Attempts to reach the two officers for comment were unsuccessful.


----------



## mpd61 (Aug 7, 2002)

O.K.
And so what's the big deal?
:?


----------



## csauce30 (Aug 23, 2002)

Anybody have a link to the film :twisted:


----------



## SPINMASS (Jan 30, 2004)

hope they had fun, and are making good money for it.


----------



## MVS (Jul 2, 2003)

I wonder who watched the film and saw them in it.... :?:


----------



## Riggs (May 30, 2003)

Here is the link, lol

LINK REMOVED
Reason:

6. MassCops assumes no responsibility or liability arising from the content of any such locations nor for any error, defamation, libel, slander, omission, falsehood, obscenity, pornography, profanity, danger, or inaccuracy contained in any information contained within such locations or otherwise on the site. *You are prohibited from posting *or transmitting any unlawful, threatening, libelous, defamatory, *obscene*, scandalous, inflammatory, *pornographic, or profane materials *or any material that could constitute or encourage conduct that would be considered a criminal offense, give rise to civil liability, or otherwise violate any law.
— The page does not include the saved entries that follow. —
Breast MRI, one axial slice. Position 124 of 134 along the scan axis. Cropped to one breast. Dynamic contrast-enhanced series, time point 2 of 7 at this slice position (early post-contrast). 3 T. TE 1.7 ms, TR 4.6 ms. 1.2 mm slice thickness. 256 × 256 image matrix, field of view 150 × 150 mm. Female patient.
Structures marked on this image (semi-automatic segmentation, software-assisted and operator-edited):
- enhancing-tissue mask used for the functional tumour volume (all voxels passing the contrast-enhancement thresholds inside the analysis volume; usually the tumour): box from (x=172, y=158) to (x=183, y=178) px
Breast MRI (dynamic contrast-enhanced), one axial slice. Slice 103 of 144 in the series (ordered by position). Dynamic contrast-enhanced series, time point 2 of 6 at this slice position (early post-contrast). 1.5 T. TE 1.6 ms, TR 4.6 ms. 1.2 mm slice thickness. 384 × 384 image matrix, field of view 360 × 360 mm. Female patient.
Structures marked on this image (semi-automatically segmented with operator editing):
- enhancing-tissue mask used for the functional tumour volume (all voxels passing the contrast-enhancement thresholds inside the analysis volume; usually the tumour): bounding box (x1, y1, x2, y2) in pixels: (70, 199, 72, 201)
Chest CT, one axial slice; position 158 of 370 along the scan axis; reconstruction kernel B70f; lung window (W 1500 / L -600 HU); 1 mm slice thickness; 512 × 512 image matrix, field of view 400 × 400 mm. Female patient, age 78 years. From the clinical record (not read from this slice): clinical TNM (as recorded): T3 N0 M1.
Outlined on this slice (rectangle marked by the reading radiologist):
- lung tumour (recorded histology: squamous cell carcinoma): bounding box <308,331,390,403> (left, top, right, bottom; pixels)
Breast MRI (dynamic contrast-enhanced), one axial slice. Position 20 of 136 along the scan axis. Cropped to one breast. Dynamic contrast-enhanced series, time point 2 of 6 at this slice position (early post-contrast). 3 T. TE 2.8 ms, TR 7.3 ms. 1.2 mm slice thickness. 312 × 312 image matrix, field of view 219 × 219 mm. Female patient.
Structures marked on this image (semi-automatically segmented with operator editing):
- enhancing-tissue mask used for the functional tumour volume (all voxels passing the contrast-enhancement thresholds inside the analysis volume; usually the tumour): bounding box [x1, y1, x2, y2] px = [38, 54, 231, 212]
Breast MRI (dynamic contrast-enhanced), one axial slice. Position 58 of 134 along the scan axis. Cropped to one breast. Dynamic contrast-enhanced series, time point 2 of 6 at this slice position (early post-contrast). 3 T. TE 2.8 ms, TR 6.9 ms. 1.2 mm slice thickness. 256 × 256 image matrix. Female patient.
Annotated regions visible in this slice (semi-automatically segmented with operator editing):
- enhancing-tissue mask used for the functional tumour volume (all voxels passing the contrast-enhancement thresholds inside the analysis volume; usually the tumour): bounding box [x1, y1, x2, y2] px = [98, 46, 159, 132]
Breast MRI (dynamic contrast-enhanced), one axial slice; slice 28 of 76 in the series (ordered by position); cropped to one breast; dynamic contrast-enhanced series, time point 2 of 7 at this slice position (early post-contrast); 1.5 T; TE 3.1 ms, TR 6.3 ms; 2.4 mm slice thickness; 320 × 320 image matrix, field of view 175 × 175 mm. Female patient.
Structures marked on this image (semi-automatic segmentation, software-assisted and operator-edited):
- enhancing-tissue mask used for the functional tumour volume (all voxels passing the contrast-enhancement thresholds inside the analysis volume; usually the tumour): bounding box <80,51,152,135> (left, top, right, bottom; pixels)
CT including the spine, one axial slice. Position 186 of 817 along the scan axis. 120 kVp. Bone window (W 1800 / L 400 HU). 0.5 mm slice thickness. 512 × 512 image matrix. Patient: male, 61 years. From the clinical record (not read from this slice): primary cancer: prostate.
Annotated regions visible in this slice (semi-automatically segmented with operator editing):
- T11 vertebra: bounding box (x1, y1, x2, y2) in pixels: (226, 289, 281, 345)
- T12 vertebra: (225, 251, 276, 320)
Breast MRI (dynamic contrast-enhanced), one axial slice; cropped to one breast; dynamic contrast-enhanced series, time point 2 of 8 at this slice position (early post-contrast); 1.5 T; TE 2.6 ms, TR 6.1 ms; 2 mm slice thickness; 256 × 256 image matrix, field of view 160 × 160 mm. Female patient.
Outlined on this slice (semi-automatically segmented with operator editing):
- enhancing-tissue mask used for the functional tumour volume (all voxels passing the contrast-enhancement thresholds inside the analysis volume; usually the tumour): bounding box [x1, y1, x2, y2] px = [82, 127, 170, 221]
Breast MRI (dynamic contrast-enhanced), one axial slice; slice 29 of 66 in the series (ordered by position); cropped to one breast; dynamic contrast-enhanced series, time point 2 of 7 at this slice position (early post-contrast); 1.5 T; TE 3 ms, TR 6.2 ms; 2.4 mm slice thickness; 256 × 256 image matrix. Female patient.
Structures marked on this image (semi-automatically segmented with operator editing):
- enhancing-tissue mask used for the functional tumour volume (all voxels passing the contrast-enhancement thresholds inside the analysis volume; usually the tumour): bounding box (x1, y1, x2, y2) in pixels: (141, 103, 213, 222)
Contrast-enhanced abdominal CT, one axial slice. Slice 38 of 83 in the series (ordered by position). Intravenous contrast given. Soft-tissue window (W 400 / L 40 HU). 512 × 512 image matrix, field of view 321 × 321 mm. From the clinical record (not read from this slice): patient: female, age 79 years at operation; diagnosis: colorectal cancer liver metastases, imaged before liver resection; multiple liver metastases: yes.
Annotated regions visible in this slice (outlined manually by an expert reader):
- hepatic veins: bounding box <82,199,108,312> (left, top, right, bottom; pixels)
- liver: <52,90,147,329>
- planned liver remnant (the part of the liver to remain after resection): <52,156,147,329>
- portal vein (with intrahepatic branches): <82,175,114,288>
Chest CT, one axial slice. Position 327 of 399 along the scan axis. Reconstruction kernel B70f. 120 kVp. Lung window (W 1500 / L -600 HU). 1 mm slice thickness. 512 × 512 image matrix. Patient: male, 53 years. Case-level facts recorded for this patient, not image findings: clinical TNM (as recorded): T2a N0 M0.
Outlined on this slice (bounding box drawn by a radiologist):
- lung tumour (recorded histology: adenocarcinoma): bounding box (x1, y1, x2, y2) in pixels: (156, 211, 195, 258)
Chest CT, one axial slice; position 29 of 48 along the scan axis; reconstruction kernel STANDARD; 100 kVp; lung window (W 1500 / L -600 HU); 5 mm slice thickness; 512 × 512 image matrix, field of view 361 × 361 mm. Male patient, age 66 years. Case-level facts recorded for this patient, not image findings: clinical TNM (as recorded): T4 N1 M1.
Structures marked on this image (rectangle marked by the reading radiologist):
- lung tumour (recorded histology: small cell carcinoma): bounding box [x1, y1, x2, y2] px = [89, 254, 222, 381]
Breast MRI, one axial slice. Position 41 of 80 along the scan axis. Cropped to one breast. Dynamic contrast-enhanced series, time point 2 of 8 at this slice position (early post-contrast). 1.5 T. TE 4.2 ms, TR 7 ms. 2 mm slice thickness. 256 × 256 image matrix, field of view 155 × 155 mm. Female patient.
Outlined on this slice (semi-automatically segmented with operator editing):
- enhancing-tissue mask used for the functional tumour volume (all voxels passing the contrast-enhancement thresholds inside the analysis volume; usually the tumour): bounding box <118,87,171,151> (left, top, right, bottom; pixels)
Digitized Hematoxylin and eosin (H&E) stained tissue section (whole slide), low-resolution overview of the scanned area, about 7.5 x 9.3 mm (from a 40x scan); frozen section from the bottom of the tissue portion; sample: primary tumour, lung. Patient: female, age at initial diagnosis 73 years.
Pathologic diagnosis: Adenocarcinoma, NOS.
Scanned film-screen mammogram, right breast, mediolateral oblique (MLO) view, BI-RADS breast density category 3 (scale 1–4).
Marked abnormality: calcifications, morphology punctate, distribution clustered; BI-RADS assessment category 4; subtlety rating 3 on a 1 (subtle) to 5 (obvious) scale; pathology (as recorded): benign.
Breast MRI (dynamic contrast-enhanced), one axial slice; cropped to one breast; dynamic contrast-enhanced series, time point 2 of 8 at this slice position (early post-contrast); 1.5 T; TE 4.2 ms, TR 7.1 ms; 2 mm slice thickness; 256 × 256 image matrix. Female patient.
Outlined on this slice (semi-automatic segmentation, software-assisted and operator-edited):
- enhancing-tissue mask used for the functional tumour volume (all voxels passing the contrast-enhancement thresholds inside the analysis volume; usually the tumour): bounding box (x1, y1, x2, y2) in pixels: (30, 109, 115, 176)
You are also prohibited from posting personal information about any member or non member such as residence, phone numbers and family names etc.

Just use Google and do a search, thanks
Gil


----------



## bbelichick (Aug 25, 2002)

> LINK REMOVED
> Just use Google and do a search, thanks
> Gil


Good thing, Gil! I was just out the door to complain to IA about you. You're too fast for me.

:lol:


----------



## Gil (Jun 15, 1998)

And I am working on those direct links to IA via the toolbar :lol:


----------